The injury clause says that teams can make changes only because of injury to their rosters once they are announced and those changes can be made basically until the start of the tournament in Sochi, Russia. That tournament begins almost exactly three months from now.
But does that mean a team could name an injured player and then make a switch if he’s not healthy enough to play in the tournament early in the New Year?
Nicholson wasn’t sure.
"We’ll look at all those options there in the next 48 hours," he said.
Nicholson insisted this isn’t about Team Canada, though, it’s about Stamkos and what is best for him. Stamkos broke his right tibia in Monday's game between the Tampa Bay Lightning and Boston Bruins. He is expected to undergo surgery on Tuesday.
"It’s just devastating that it happened to him today. We’ve got a lot of time to figure out where we’re going to go and we just hope things go well with him," he said.
That said, the loss of one of the game’s dominant offensive players will make an already difficult job for executive director Steve Yzerman, who happens to be Stamkos’s GM in Tampa, even more difficult.
"You’re never replacing Steve Stamkos. We have a lot of great players. Steve Yzerman has a very difficult job in putting this team together, but you don’t replace Steve Stamkos and we’ll just have to find another way to make sure the lineup’s strong," Nicholson said.
Team Canada head coach Mike Babcock echoed those sentiments.
“Well, obviously brutal. Really unfortunate. Stammer came to our building the other night and he was an absolute superstar. It’s hard to be a star when you play head to head with [Pavel] Datsyuk [and] he still was that night," Babcock told ESPN.com Monday night.
Babcock added that the most important thing is how Stamkos gets through this, not Canada's Olympic team.
"You know unfortunate for him, more-so than unfortunate for Canada or Mike Babcock is him. The NHL needs stars. He’s a star. And he’s got charisma and he’s got a way about him. He loves the game and it shows and he’s a fan favorite because of it."
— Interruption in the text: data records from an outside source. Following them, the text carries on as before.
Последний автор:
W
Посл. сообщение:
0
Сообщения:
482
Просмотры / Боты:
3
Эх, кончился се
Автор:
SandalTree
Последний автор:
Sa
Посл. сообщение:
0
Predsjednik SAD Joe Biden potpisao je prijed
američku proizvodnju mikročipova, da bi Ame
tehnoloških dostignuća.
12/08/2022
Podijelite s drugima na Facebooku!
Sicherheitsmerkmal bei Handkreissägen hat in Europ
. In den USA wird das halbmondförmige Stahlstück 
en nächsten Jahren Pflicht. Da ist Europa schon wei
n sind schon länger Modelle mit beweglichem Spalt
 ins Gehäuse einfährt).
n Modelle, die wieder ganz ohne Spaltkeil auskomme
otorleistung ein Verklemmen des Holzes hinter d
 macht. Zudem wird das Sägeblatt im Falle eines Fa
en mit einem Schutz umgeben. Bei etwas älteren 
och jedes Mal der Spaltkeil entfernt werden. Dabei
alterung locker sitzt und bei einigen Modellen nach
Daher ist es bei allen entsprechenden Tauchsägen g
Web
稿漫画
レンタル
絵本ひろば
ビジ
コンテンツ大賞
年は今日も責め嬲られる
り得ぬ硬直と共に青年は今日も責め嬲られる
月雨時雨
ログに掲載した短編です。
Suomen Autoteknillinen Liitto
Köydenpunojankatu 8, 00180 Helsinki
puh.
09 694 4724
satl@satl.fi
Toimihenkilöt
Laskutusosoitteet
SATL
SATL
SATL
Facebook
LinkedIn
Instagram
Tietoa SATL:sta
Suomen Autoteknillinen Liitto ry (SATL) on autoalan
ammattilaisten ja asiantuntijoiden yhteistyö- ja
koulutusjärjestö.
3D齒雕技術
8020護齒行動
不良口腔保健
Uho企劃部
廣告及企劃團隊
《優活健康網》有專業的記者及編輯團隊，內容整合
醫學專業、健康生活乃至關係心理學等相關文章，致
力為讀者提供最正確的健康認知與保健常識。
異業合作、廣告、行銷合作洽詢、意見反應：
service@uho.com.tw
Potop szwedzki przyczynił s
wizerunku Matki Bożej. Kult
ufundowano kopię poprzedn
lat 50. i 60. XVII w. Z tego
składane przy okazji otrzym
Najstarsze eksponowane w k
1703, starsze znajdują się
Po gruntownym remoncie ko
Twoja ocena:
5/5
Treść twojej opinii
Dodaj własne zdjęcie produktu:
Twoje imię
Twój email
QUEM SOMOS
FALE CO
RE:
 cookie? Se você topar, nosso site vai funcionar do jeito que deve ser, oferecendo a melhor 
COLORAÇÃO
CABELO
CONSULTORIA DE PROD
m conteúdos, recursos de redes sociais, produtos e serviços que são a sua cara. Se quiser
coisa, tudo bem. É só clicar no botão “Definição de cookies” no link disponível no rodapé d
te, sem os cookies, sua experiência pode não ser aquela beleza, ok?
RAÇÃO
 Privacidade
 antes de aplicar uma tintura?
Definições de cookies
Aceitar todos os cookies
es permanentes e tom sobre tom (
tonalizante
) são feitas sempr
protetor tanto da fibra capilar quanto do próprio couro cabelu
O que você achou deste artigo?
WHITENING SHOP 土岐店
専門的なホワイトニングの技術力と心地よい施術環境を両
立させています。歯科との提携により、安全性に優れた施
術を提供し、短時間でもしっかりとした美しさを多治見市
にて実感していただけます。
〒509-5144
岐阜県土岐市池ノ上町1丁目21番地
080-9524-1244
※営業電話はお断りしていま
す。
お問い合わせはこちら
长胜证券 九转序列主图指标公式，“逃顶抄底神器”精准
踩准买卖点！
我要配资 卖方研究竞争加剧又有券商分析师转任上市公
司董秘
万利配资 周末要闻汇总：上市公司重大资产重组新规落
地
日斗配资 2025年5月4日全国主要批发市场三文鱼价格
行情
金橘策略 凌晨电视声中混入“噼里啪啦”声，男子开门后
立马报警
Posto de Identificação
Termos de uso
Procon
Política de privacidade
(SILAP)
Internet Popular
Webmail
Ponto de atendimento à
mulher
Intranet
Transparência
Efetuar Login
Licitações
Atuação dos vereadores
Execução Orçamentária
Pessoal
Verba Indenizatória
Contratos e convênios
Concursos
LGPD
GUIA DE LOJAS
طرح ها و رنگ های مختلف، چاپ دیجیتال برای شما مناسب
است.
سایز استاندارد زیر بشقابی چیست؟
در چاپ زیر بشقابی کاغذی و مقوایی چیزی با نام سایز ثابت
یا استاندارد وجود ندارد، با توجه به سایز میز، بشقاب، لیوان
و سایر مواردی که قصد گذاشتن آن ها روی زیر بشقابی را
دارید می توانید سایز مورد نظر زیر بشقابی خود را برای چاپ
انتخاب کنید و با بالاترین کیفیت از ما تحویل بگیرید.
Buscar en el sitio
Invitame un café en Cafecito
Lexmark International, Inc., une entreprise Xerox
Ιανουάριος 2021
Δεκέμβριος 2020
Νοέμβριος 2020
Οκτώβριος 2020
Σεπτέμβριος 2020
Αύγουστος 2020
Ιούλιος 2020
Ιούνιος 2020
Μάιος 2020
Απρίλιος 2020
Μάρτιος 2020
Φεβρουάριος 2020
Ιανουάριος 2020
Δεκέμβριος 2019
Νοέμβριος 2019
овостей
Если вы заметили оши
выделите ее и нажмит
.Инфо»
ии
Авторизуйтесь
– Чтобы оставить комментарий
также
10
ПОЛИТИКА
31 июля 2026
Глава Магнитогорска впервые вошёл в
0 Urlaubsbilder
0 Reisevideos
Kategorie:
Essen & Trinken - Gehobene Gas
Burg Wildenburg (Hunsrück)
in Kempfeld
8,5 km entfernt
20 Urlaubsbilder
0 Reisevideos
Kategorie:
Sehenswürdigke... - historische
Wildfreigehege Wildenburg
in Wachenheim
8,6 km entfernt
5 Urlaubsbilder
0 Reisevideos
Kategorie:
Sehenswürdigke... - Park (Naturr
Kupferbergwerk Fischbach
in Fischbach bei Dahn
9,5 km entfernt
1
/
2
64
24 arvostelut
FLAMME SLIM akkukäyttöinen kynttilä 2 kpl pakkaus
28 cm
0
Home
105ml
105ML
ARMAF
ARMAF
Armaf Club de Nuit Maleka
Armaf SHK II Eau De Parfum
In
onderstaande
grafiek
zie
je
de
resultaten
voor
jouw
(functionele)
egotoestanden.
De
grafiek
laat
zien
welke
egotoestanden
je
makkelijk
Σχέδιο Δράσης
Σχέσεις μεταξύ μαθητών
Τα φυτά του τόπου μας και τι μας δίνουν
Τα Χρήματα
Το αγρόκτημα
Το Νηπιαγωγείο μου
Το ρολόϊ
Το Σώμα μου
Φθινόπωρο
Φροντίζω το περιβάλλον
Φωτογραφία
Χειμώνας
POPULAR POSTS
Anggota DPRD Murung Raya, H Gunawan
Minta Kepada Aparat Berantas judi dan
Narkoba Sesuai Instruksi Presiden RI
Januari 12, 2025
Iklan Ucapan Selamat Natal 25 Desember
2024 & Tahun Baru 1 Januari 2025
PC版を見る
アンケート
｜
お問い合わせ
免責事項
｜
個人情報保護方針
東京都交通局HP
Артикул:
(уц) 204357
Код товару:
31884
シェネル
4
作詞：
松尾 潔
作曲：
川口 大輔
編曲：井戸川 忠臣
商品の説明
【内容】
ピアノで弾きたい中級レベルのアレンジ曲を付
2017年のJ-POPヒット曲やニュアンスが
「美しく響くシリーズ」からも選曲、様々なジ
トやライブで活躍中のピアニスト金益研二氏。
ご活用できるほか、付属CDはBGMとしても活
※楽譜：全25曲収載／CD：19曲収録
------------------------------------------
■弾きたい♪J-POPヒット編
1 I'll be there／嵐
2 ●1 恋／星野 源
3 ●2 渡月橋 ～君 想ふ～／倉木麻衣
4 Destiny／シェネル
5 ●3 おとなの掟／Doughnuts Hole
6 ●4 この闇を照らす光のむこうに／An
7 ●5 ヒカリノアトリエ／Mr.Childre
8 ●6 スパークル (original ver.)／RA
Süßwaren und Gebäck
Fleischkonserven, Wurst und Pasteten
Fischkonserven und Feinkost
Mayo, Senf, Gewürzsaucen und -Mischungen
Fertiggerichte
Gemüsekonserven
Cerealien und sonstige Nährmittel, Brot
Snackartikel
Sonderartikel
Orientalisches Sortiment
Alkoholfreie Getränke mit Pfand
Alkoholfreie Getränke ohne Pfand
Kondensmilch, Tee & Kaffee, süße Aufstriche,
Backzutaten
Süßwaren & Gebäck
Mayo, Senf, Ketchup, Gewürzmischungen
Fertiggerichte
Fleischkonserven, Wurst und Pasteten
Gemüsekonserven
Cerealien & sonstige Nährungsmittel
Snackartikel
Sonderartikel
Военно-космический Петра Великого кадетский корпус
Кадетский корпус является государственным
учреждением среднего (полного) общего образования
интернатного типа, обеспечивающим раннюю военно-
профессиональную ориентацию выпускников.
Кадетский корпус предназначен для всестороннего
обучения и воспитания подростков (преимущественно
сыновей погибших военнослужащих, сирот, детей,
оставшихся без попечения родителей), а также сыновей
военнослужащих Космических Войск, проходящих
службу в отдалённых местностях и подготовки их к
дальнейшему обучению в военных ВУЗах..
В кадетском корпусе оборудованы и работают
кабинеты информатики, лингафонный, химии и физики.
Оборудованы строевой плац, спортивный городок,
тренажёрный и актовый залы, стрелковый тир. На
Wayne Gretzky joined the rest of the hockey world in expressing sympathy for the
"It’s horrible. First of all, you know I say this all the time. Two things: One, the players today are bigger, better and stronger than we were, than [when] we played. It’s a physical game, it’s a fast game.
"Secondly, they all carry themselves so well from Crosby and Ovechkin, Stamkos, Perry, Getzlaf. Our game should be very proud of how they conduct themselves as individuals and as people and you don’t want anybody to get an injury like he sustained today. It’s unfortunate and that’s the risk of being a National Hockey League player or a professional athlete. Hopefully he mends from this and comes back even stronger. He’s a wonderful young man and I’m sure he’ll come back a better player.”